Yeast one-hybrid assay.

To perform a yeast one-hybrid assay, the Bbcmr1 ORF (2295 bp) was amplified with the primer pair Bbcmr1-42AD-F/R using B. bassiana cDNA as a template and cloned into pB42AD to obtain pB42AD-Bbcmr1 (effector). The BbbrlA promoter fragments (−586 ∼ −637), (A4GA3)3, and (A4G2A2)3 were artificially synthesized and inserted into pLacZi to construct reporter vectors. The effectors and reporters were cotransferred into the EGY48 yeast strain to confirm interactions in yeast cells.

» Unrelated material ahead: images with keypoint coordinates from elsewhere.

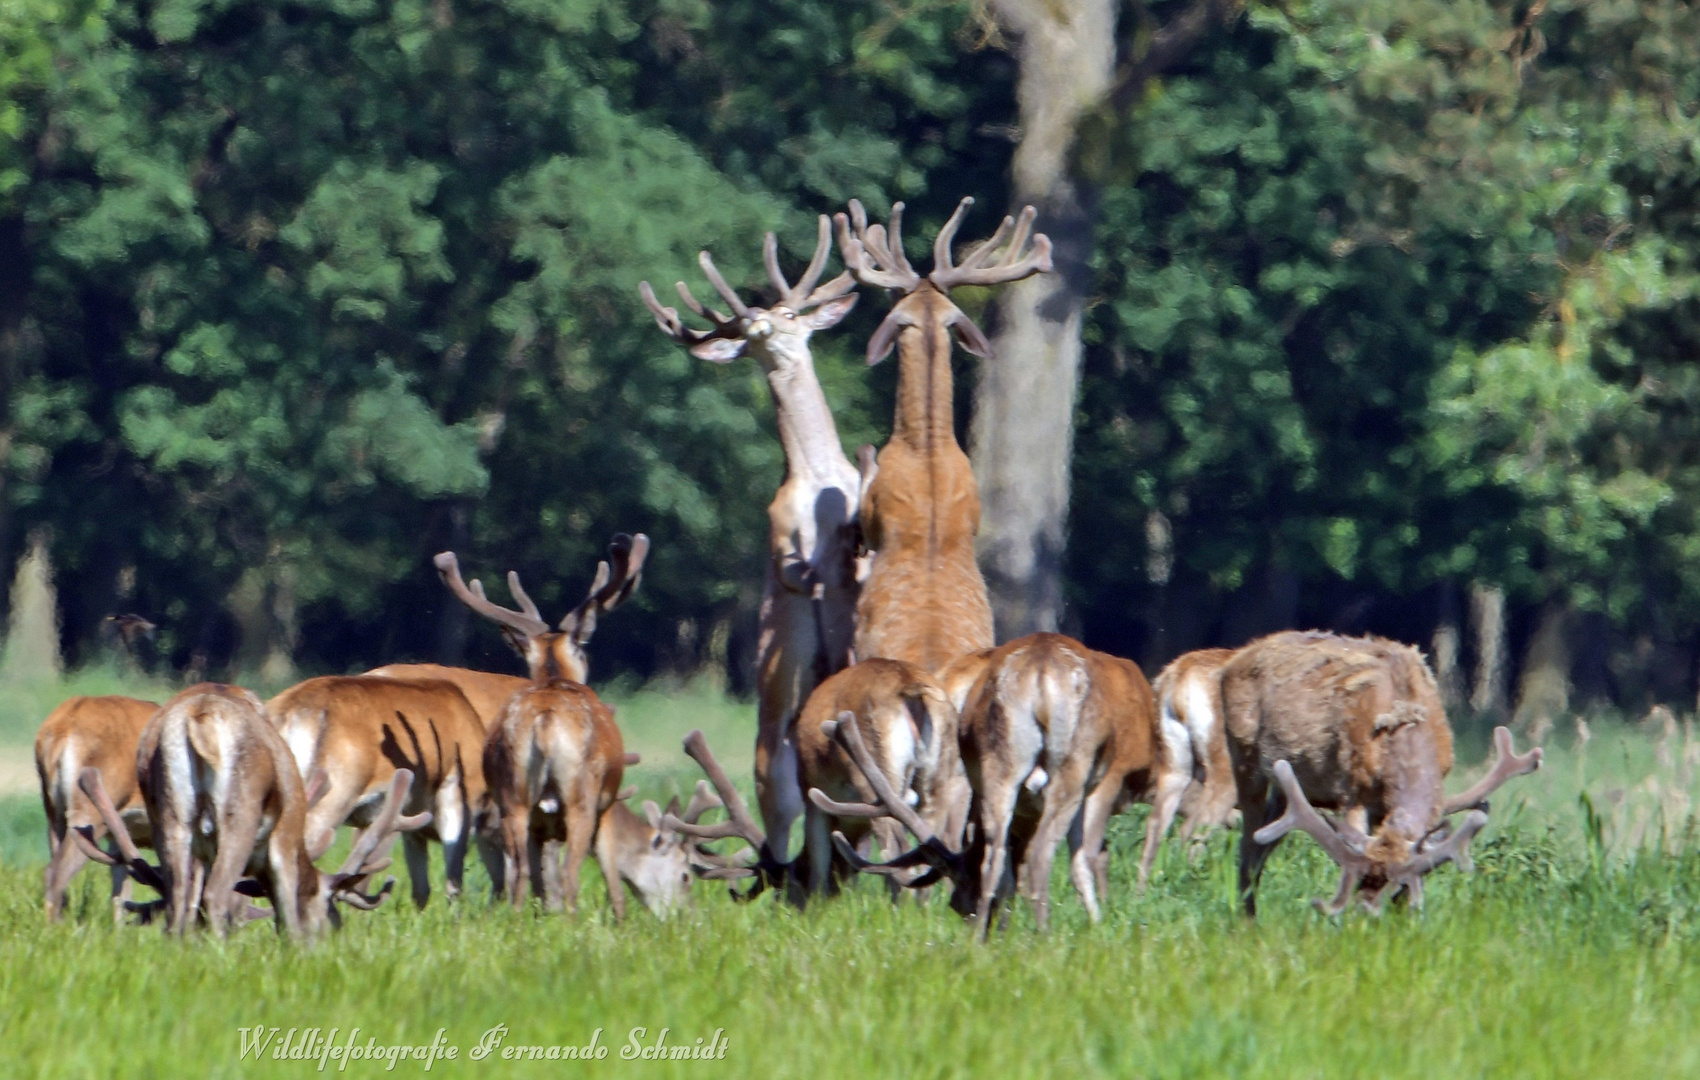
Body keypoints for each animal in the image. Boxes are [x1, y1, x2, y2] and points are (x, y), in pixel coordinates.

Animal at [74, 683, 431, 938]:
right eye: (329, 918)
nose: (330, 942)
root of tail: (199, 717)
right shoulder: (285, 833)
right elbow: (286, 907)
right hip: (239, 812)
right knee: (215, 894)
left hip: (170, 815)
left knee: (179, 897)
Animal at [646, 217, 870, 860]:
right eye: (749, 330)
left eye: (792, 312)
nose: (768, 329)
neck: (819, 476)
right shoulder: (778, 538)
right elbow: (796, 570)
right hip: (773, 755)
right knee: (780, 817)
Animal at [1217, 629, 1550, 918]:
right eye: (1359, 879)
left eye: (1400, 887)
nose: (1365, 912)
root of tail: (1235, 659)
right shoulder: (1353, 789)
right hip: (1244, 757)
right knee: (1248, 848)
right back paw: (1247, 920)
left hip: (1286, 790)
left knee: (1264, 842)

Transformants were screened on SD/-Ura/-Trp selective medium at 30°C for 3–5 d, and positive colonies were transferred onto Minimal Synthetically Defined Medium Ga/Raf supplemented with X-gal (80 mg/liter) for color development, using empty pB42AD and pLacZi as negative controls. Similarly, a one-hybrid technique was used to determine the interaction between BbBrlA and the Bbcmr1 promoter (−642 ∼-692).

Expression and purification of BbCmr1.

To express GST-tagged proteins in E. coli, the Bbcmr1-encoding sequence was amplified and fused with the 3 end of GST in the pGEX-6p vector. The resulting vectors were introduced into E. coli BL21(DE3) for protein expression. Isopropyl β-d-thiogalactopyranoside (IPTG, 0.1 mM) was added to induce protein expression for 20 h at 20°C. Proteins were purified using the MagneGST Protein Purification System (Promega, USA) and verified by SDS–PAGE (Fig. S5).

EMSA.

For EMSAs, biotin-labeled DNA fragments containing putative binding sites (−586 ∼ −637 in the BbbrlA promoter, −642 ∼ −692 in the Bbcmr1 promoter) were synthesized (Huada Biological Technology, Beijing, China). EMSAs were conducted using the LightShift Chemiluminescent EMSA kit (Thermo Fischer Scientific, USA) following the manufacturer’s instructions. In competition assays, the unlabeled probe was added in a 200–800-fold excess.

Data availability.

The sequence data have been deposited in the Sequence Read Archive (SRA) under the accession PRJNA777036.